Ma anche Amore doni, amore vuoi, alla fine, sarebbe profondamente diverso da com’è. La struttura è cantautorale, ma l’abito è folk ed elettronico, mentre i sintetizzatori colorano di pastello uno sfondo ovattato e rétro, senza chitarre elettriche né psichedelia. A eccezione dell’intima (e abbastanza classica) Anni, la visione cosmica à la Anima latina si unisce all’influenza rupestre della “terra” di un altro Battisti insolito, quello de Il nostro caro Angelo. “Luce”, “sassi”, “l’inverno”. La natura, le stagioni. «Porto dentro il Salento e i suoi paesaggi: il disco non può che risentirne», ci spiega. «Ma se i Sigur Rós fossero di Copertino, come me, non farebbero la stessa musica». Certo nel suo caso il cordone che lega alla tradizione italiana è spesso: Mia si mette nella scia del Giorgio Poi di Fa niente (e della sua Tubature, soprattutto), per la capacità di mischiare echi alternativi (la voce sottile, ovviamente à la Lucio) a melodie micidiali; Be.Bo, invece, si muove dentro il cantautorato pop di Diodato e Tommaso Di Giulio.
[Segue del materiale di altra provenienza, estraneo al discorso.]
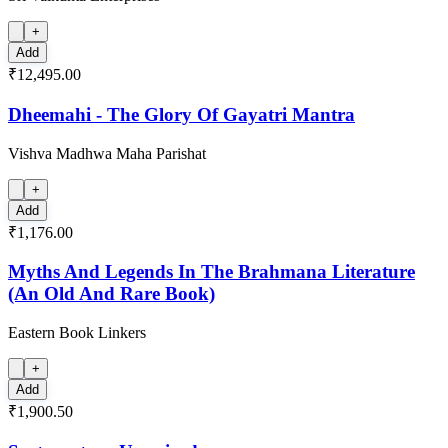
+
Add
₹12,495.00
Dheemahi - The Glory Of Gayatri Mantra
Vishva Madhwa Maha Parishat
+
Add
₹1,176.00
Myths And Legends In The Brahmana Literature
(An Old And Rare Book)
Eastern Book Linkers
+
Add
₹1,900.50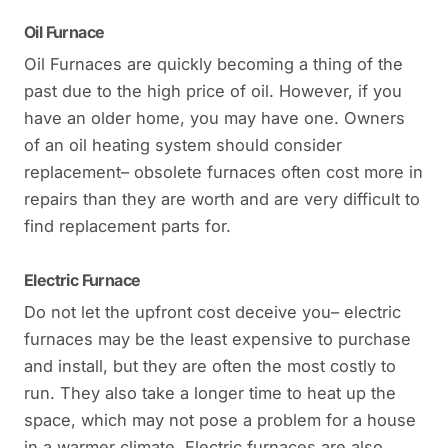
Oil Furnace
Oil Furnaces are quickly becoming a thing of the
past due to the high price of oil. However, if you
have an older home, you may have one. Owners
of an oil heating system should consider
replacement– obsolete furnaces often cost more in
repairs than they are worth and are very difficult to
find replacement parts for.
Electric Furnace
Do not let the upfront cost deceive you– electric
furnaces may be the least expensive to purchase
and install, but they are often the most costly to
run. They also take a longer time to heat up the
space, which may not pose a problem for a house
in a warmer climate. Electric furnaces are also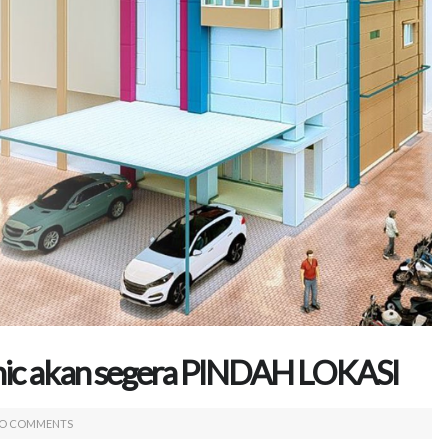
inic akan segera PINDAH LOKASI
O COMMENTS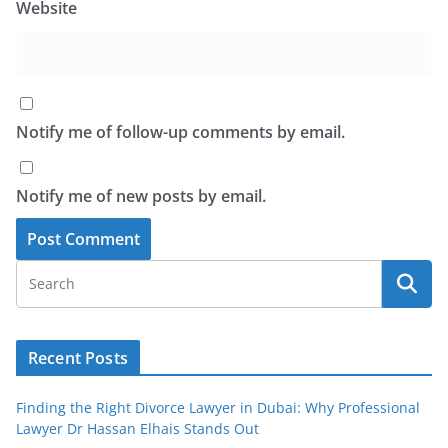
Website
Notify me of follow-up comments by email.
Notify me of new posts by email.
Recent Posts
Finding the Right Divorce Lawyer in Dubai: Why Professional
Lawyer Dr Hassan Elhais Stands Out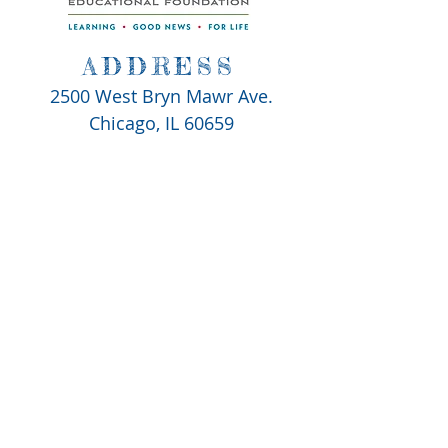
ADDRESS
2500 West Bryn Mawr Ave.
Chicago, IL 60659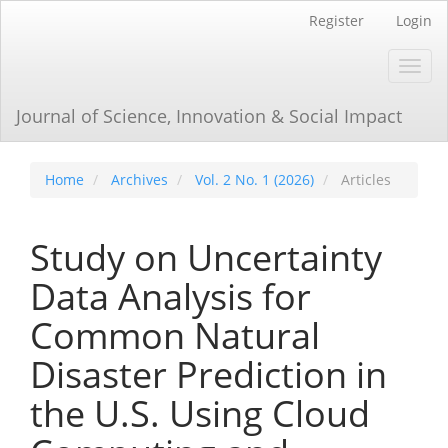
Main
Register
Login
Navigation
Main
Toggl
Content
navig
Sidebar
Journal of Science, Innovation & Social Impact
Home
Archives
Vol. 2 No. 1 (2026)
Articles
Study on Uncertainty
Data Analysis for
Common Natural
Disaster Prediction in
the U.S. Using Cloud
E poi i testi: vaghi e puntiformi, quadretti astratti che raccontano languori, flash, relazioni, malinconie. In Testo sdolcinato, seguendo Brunori Sas, si chiede “di che cazzo vuoi cantare”, se non di sentimenti. Sarà. Ma le canzoni d’amore sono un’abitudine, una scorciatoia o una necessità? «Una necessità, perché è attraverso l’amore che viviamo i momenti più felici e più tristi. E i pezzi che lo raccontano sono così: o dei capolavori, o dei brani bruttissimi». Tra l’altro, il pezzo in questione ha anche un finale a sorpresa. Un colpo di scena, diciamo, che lo accomuna a un altro dei figli nobili di Anima latina: L’amore non è bello di Dente (2009). Con quel disco – che negli arrangiamenti era più acustico, va detto – FORTE condivide l’atmosfera soffusa, lo sguardo disilluso sulle relazioni, il sorriso a 32 denti, sì, ma rigorosamente disincantato. E i giochi di parole.
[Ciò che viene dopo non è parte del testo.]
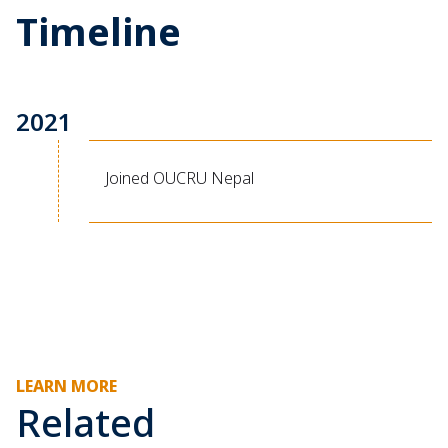
Timeline
2021
Joined OUCRU Nepal
LEARN MORE
Related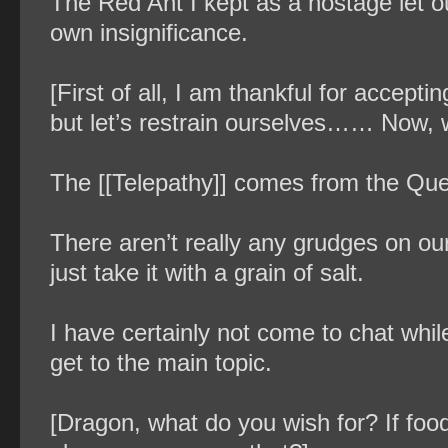
The Red Ant I kept as a hostage let out
own insignificance.
[First of all, I am thankful for accep
but let’s restrain ourselves…… Now, wi
The [[Telepathy]] comes from the Qu
There aren’t really any grudges on our
just take it with a grain of salt.
I have certainly not come to chat while
get to the main topic.
[Dragon, what do you wish for? If food,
Per esempio la conclusiva Sanremomai, un folk sporco da cameretta che strizza l’occhio al lo-fi, ammicca ambiguamente al festival. Almeno in superficie: sotto, in realtà, è la solita visione tipica di questo esordio, coi piani narrativi e le sensazioni che si incrociano, fra passato, presente e futuro. «È un pezzo rivolto al me adolescente», ci spiega lui. «Da giovane sei stupido, comunque pieno di ideali ma snob. E quindi sì, dici “fanculo Sanremo”, non ci andrò. Poi maturi, cambi idea. Ci ripensi, ti riguardi indietro e vedi quanto sei cambiato. In tutto». Per esempio, nel fatto che lui a trent’anni ha sconfessato Manuel Agnelli e si è messo a fare il cantautore spigliato all’ombra di Anima latina. A saperlo prima, certe volte.